Friday, January 12, 2007

Lessons of History for Congress

Three decades ago Rep. Bob Edgar was a newly elected Congressman from Pennsylvania. Today he is the general secretary of the National Council of Churches. In this Philadelphia Inquirer commentary, he remembers what it was like as a freshman legislator to be opposing President Gerald R. Ford's plan to send some 20,000 more troops into Vietnam in a last-ditch effort to secure Saigon. Under the tutelage of Tip O'Neill, he and the other "Watergate babies" offered amendment after amendment to try and block the plan. In the end it became a moot issue because Saigon fell. But Edgar notes this irony:

It is somewhat ironic that, on that same day, April 22, 1975, an official White House photograph captured the architects of the proposed troop surge. President Ford is seated behind his desk in the Oval Office. He is conferring with his chief of staff, Donald Rumsfeld, and his deputy, Dick Cheney.

Fast-forward 32 years. We are hearing the same talk. We are hearing the same reasoning that more troops will help us get out of a war thousands of miles away.

We have just seen a new Congress sworn in. Many say voters spoke loudly last November against the status quo. In 1975, the 49 of us were called "Watergate babies," referring to the crimes that brought down the Nixon administration. Voters then were tired of being lied to, and wanted desperately to get our troops home from the war in Southeast Asia.

The architects of the waning days of the Vietnam War are many of the same planners who pushed our troops into the current war in Iraq. Apparently history has taught them nothing.

History, however, apparently was not lost on the American voters last November. I suspect it will likely not be lost on their representatives in the 110th Congress. I suspect those elected by the people will not approve spending any more tax dollars to extend another unpopular, ill-planned and shortsighted war.
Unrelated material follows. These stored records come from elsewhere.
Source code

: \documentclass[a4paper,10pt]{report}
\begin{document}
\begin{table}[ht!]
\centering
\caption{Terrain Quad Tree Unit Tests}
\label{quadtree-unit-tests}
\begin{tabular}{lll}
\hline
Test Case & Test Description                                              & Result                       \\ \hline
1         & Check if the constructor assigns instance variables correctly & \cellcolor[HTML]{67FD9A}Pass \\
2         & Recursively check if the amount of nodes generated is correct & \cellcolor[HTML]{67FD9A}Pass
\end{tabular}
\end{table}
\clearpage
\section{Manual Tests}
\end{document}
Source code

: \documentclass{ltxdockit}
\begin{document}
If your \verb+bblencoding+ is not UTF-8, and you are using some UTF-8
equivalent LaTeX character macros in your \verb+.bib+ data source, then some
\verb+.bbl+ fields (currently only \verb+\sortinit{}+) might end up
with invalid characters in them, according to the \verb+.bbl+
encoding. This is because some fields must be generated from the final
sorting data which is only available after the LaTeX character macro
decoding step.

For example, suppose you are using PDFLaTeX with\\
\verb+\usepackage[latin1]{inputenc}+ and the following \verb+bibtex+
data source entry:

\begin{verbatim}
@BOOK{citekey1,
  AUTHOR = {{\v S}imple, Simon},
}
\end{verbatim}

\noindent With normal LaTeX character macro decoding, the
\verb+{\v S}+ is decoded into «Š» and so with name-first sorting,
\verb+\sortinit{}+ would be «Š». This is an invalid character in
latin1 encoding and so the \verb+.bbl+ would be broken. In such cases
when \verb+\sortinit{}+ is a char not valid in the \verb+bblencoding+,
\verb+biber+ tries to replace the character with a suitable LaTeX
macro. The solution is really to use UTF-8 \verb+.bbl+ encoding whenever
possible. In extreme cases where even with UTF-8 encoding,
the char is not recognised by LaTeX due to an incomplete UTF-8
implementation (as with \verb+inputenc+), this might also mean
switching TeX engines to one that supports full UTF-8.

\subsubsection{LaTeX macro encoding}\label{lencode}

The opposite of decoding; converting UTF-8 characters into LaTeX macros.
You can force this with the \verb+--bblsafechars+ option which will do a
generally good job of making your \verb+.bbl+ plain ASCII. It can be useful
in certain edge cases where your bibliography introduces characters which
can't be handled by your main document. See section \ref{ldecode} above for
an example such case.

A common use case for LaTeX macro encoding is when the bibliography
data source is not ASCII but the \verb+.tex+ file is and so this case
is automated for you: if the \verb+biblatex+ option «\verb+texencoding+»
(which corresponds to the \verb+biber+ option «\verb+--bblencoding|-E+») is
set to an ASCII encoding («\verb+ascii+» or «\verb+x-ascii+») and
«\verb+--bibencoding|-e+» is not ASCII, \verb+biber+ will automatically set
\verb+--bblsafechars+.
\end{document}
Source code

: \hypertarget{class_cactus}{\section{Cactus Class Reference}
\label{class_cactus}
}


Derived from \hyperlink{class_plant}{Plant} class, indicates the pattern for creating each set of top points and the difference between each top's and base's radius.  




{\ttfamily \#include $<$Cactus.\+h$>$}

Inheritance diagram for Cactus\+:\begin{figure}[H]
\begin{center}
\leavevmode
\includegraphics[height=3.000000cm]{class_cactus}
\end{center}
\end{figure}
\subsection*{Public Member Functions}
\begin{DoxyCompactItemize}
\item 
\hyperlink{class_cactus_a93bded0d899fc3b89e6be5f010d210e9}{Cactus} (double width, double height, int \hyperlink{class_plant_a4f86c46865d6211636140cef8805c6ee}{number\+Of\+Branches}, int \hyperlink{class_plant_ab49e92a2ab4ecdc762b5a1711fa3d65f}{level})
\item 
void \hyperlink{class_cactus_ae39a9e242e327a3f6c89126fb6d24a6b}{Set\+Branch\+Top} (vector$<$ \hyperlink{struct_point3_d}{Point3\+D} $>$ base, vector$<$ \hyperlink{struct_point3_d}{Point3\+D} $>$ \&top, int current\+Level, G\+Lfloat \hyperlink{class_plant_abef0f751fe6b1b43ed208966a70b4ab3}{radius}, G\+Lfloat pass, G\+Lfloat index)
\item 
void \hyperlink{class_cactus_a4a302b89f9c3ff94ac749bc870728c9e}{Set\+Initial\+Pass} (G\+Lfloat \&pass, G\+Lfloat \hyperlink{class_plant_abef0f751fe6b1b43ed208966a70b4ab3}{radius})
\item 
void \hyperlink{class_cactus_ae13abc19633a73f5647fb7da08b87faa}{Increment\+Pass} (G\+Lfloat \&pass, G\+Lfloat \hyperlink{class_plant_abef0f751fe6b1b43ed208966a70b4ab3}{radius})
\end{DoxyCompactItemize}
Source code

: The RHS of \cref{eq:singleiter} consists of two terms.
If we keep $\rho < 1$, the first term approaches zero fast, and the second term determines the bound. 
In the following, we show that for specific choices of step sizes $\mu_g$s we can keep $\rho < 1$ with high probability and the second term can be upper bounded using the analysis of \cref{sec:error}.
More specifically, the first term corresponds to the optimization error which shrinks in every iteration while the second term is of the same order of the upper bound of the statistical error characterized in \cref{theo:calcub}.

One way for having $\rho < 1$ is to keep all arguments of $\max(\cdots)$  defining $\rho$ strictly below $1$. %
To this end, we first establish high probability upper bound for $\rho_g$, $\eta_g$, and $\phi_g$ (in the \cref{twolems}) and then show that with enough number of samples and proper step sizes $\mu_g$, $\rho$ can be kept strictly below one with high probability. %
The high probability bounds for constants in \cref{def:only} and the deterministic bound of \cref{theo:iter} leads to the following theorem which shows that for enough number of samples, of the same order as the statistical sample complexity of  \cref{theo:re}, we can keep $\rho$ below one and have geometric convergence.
Let's hope he is right. And how ironic - and sad- it is that Rumsfeld and Cheney were at the center of that mess three decades ago and are at the center of another foreign policy debacle today.


Gary Aknos said...

Just read this piece of commentary on

Regardless of your opinion of the IRD or the NCC, the report raises serious questions about the National Council of Churches and it’s sources of funding. Bob Edgar, like the UCC’s John Thomas, doesn’t like to have his motives questioned and will undoubtedly respond by claiming a right-wing conspiracy instead of actually explaining why the National Council of Churches hasn’t been more transparent about it’s sources of funding. In September, 2005, the United Methodist Church (Edgar’s own church and the largest member of the National Council of Churches) sent a “letter of concern” to the NCC over the departure of the Antiochian Orthodox Church and called for “immediate steps to understand” why the Orthodox church left the NCC. In the same letter, the United Methodist Church also expressed it’s “disdain” over a politically loaded fund raising letter that Edgar sent out in June of 2005.

Edgar’s initial reaction to the criticism he received from the letter was to suggest a conspiracy by “those who try to dilute our witness and mislead our friends by suggesting that the National Council of Churches is a partisan, left-leaning organization.” However, his tune changed after the UMC letter. Thomas Hoyt, then President of the National Council of Churches, said that Edgar now “has acknowledged that the letter was sent from the development office without proper review.”

The IRD, on the other hand, has a clear political agenda. Unlike the National Council of Churches, their agenda is transparent and their sources of funding are very public. But the biggest difference between the NCC and the IRD is their constituency. Whether you love them or hate them, the IRD’s members voluntarily and directly subscribe to their values and principles. The 45 million members that the NCC claims to represent are so buried under multiple levels of bureaucracy between their local churches, associations, conferences and denomination offices that there is literally no connection between the NCC and it’s members. Further, since the NCC claims to speak with a prophetic voice on a range of issues, it has a moral obligation to publicly disclose it’s sources of funding and political alliances – but it does not. At a minimum, the IRD report provides a level of transparency that the NCC won’t disclose on it’s own.

liberal pastor said...

I am not sure how this post is germane to mine. But I already responded to the untruth that the IRD is more open about its source of funding than the NCC. The president of the IRD said it himself. See the comments to the post "Christian Groups Trade Barbs."